*What to do:*
Output the rows from the start through the line containing "scientific name: Mimulus guttatus", that line included, as a two-column CSV headed field and value. Give each line as one CSV row, with its field name and its value each in a single quoted field and any line breaks turned into spaces.
--- Start of Data supplied ---
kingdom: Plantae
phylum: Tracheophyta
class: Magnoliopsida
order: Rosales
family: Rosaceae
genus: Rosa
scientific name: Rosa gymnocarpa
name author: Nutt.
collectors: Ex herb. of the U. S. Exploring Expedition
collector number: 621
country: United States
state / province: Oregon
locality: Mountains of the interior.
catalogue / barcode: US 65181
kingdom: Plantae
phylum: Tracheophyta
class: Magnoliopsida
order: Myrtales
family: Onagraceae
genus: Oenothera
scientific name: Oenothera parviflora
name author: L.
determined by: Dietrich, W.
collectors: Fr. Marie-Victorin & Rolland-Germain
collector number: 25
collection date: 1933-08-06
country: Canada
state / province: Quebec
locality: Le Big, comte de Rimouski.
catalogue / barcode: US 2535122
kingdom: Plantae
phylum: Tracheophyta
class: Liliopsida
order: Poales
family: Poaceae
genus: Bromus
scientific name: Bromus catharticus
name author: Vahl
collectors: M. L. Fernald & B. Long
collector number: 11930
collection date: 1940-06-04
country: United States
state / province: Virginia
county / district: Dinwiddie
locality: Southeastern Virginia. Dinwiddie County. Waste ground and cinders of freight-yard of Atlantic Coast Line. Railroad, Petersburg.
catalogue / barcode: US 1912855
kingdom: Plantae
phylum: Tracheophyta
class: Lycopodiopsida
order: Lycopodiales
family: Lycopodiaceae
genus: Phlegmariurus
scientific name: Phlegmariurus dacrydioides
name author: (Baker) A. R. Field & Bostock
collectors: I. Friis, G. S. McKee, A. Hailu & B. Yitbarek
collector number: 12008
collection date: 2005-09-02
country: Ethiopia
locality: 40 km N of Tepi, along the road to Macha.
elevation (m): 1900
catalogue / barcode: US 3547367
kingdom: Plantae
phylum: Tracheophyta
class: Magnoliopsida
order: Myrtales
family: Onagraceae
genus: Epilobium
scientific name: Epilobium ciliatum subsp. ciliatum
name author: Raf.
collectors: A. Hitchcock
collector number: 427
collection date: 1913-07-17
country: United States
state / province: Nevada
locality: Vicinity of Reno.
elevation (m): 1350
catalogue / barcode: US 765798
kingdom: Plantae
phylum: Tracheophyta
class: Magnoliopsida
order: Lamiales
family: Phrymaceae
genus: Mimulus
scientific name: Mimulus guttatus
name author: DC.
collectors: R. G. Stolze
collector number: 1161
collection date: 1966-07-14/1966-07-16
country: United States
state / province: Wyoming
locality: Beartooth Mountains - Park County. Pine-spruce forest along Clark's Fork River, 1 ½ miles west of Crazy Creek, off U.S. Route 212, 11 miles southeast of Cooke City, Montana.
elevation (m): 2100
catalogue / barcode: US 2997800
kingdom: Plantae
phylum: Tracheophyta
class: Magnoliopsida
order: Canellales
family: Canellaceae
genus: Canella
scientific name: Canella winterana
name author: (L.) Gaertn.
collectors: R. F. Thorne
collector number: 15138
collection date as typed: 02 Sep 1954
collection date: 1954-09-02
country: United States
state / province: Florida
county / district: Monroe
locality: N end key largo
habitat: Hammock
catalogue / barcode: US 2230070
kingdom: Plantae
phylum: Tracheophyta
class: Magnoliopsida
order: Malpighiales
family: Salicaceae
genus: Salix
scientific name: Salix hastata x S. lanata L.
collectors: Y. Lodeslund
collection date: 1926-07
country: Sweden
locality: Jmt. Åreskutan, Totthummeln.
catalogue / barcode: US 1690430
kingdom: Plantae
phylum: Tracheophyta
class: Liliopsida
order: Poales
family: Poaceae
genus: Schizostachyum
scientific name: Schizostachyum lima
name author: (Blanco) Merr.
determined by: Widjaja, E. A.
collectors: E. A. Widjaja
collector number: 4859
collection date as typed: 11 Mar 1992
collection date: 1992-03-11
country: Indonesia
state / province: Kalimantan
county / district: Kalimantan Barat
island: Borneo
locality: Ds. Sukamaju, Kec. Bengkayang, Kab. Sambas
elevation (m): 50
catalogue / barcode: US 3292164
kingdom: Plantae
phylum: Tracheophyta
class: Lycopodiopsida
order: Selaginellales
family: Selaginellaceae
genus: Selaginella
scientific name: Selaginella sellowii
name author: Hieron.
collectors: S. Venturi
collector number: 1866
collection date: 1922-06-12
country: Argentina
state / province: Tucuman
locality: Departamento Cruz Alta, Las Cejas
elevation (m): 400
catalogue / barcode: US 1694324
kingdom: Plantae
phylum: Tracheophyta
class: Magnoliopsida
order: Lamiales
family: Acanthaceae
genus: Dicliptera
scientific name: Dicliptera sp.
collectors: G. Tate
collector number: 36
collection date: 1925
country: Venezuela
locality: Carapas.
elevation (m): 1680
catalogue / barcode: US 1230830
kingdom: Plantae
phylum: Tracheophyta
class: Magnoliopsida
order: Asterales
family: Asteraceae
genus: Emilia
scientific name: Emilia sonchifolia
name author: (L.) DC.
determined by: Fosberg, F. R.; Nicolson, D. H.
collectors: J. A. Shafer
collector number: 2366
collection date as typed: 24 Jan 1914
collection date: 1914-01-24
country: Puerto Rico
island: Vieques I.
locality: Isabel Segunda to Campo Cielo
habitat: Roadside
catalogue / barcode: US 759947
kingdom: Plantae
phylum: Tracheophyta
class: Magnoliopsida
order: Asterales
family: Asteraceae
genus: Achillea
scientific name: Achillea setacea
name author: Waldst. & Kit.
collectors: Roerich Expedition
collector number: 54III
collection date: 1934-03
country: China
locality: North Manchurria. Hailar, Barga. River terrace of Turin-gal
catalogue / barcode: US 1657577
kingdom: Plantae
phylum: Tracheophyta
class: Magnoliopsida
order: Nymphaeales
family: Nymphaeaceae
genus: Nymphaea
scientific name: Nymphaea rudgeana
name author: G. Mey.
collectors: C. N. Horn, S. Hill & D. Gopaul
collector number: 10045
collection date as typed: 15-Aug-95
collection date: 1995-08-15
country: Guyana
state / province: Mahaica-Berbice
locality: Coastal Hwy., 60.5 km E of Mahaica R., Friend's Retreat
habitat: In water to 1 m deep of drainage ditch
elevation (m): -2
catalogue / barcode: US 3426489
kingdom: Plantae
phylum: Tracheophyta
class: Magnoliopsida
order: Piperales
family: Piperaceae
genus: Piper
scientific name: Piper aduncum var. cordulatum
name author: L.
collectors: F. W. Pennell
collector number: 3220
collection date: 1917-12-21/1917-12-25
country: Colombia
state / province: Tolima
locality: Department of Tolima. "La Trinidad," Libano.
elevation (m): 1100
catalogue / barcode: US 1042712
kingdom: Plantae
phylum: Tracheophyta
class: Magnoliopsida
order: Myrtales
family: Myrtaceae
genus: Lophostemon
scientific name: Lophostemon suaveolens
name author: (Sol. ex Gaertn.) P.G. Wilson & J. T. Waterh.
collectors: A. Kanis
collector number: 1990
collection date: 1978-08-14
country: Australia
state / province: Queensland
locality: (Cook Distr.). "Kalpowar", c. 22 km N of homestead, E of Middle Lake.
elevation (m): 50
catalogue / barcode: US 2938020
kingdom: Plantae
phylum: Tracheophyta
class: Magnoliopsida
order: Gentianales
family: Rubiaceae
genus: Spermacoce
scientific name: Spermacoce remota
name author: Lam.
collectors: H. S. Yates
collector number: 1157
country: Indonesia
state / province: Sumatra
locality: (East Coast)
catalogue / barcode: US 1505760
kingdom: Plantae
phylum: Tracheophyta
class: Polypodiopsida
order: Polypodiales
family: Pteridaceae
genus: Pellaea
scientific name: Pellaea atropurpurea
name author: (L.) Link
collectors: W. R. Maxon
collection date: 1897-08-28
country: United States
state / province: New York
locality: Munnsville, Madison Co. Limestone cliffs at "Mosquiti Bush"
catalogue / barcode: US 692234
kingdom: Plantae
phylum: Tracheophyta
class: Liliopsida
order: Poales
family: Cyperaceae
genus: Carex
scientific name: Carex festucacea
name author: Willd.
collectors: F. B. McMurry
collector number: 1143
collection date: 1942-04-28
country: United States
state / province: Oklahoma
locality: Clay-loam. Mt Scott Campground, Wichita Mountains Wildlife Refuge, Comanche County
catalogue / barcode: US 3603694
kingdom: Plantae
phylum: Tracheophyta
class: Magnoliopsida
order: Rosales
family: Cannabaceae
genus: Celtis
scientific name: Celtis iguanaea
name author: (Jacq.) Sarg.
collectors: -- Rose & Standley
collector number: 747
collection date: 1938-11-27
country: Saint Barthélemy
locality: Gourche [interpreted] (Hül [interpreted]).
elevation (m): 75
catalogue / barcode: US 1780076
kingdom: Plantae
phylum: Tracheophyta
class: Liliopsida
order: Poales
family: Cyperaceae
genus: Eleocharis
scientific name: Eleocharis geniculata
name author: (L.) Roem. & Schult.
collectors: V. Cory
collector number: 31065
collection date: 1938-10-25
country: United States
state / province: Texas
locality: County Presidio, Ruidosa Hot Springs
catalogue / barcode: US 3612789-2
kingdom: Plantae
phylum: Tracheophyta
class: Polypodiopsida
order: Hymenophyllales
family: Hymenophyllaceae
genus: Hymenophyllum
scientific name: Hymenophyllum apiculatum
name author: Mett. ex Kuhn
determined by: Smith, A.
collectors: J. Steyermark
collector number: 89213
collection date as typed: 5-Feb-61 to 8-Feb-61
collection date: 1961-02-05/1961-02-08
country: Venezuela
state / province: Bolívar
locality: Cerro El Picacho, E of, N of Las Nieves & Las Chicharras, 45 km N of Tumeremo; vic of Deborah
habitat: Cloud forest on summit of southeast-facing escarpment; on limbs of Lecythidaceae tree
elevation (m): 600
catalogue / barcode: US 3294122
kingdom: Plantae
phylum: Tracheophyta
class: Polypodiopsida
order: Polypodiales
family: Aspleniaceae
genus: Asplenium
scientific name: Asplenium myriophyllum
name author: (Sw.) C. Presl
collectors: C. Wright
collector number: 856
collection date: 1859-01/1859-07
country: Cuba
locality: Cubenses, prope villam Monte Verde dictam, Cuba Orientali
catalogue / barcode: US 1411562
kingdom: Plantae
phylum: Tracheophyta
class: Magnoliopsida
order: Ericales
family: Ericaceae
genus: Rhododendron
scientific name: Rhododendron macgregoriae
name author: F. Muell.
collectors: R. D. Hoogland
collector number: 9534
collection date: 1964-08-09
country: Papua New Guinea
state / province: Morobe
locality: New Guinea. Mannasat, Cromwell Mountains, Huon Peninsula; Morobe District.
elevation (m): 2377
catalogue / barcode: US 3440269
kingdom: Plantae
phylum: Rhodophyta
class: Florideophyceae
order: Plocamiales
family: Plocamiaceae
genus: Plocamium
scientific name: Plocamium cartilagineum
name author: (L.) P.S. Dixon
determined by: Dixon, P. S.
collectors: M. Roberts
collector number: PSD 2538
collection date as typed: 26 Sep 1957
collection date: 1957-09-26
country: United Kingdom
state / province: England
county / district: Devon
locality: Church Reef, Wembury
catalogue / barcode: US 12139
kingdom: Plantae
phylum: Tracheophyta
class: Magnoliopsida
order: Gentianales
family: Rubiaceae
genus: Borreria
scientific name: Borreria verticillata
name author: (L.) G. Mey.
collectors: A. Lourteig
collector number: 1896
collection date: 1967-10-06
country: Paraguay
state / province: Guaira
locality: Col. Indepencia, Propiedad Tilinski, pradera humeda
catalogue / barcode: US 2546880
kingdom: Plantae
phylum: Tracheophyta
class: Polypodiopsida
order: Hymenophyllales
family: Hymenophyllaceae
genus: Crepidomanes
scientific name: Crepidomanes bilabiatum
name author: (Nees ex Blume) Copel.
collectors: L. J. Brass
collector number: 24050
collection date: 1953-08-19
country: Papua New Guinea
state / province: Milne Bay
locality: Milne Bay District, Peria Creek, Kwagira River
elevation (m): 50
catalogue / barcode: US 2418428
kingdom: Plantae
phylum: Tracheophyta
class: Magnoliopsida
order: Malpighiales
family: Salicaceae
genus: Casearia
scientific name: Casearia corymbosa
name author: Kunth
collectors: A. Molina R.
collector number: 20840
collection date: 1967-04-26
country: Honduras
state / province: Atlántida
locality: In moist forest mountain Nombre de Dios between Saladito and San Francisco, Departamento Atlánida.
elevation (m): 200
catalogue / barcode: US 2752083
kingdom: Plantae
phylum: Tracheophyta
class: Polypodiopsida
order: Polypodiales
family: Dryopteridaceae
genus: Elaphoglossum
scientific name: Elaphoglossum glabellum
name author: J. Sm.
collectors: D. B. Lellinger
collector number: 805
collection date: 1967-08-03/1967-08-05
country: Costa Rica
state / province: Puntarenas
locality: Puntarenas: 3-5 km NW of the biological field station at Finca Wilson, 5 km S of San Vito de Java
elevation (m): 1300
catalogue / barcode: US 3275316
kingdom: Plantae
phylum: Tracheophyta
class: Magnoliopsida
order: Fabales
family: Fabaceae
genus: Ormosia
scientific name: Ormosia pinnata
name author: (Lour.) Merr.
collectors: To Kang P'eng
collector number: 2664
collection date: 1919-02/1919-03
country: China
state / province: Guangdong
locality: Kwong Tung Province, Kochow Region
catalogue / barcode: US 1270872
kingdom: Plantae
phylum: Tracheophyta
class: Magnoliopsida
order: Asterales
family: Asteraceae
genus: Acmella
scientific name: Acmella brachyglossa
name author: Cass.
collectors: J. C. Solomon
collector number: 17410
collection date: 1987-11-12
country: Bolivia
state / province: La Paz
--- End of Data supplied ---
*Written answer:*
field,value
"kingdom:","Plantae"
"phylum:","Tracheophyta"
"class:","Magnoliopsida"
"order:","Rosales"
"family:","Rosaceae"
"genus:","Rosa"
"scientific name:","Rosa gymnocarpa"
"name author:","Nutt."
"collectors:","Ex herb. of the U. S. Exploring Expedition"
"collector number:","621"
"country:","United States"
"state / province:","Oregon"
"locality:","Mountains of the interior."
"catalogue / barcode:","US 65181"
"kingdom:","Plantae"
"phylum:","Tracheophyta"
"class:","Magnoliopsida"
"order:","Myrtales"
"family:","Onagraceae"
"genus:","Oenothera"
"scientific name:","Oenothera parviflora"
"name author:","L."
"determined by:","Dietrich, W."
"collectors:","Fr. Marie-Victorin & Rolland-Germain"
"collector number:","25"
"collection date:","1933-08-06"
"country:","Canada"
"state / province:","Quebec"
"locality:","Le Big, comte de Rimouski."
"catalogue / barcode:","US 2535122"
"kingdom:","Plantae"
"phylum:","Tracheophyta"
"class:","Liliopsida"
"order:","Poales"
"family:","Poaceae"
"genus:","Bromus"
"scientific name:","Bromus catharticus"
"name author:","Vahl"
"collectors:","M. L. Fernald & B. Long"
"collector number:","11930"
"collection date:","1940-06-04"
"country:","United States"
"state / province:","Virginia"
"county / district:","Dinwiddie"
"locality:","Southeastern Virginia. Dinwiddie County. Waste ground and cinders of freight-yard of Atlantic Coast Line. Railroad, Petersburg."
"catalogue / barcode:","US 1912855"
"kingdom:","Plantae"
"phylum:","Tracheophyta"
"class:","Lycopodiopsida"
"order:","Lycopodiales"
"family:","Lycopodiaceae"
"genus:","Phlegmariurus"
"scientific name:","Phlegmariurus dacrydioides"
"name author:","(Baker) A. R. Field & Bostock"
"collectors:","I. Friis, G. S. McKee, A. Hailu & B. Yitbarek"
"collector number:","12008"
"collection date:","2005-09-02"
"country:","Ethiopia"
"locality:","40 km N of Tepi, along the road to Macha."
"elevation (m):","1900"
"catalogue / barcode:","US 3547367"
"kingdom:","Plantae"
"phylum:","Tracheophyta"
"class:","Magnoliopsida"
"order:","Myrtales"
"family:","Onagraceae"
"genus:","Epilobium"
"scientific name:","Epilobium ciliatum subsp. ciliatum"
"name author:","Raf."
"collectors:","A. Hitchcock"
"collector number:","427"
"collection date:","1913-07-17"
"country:","United States"
"state / province:","Nevada"
"locality:","Vicinity of Reno."
"elevation (m):","1350"
"catalogue / barcode:","US 765798"
"kingdom:","Plantae"
"phylum:","Tracheophyta"
"class:","Magnoliopsida"
"order:","Lamiales"
"family:","Phrymaceae"
"genus:","Mimulus"
"scientific name:","Mimulus guttatus"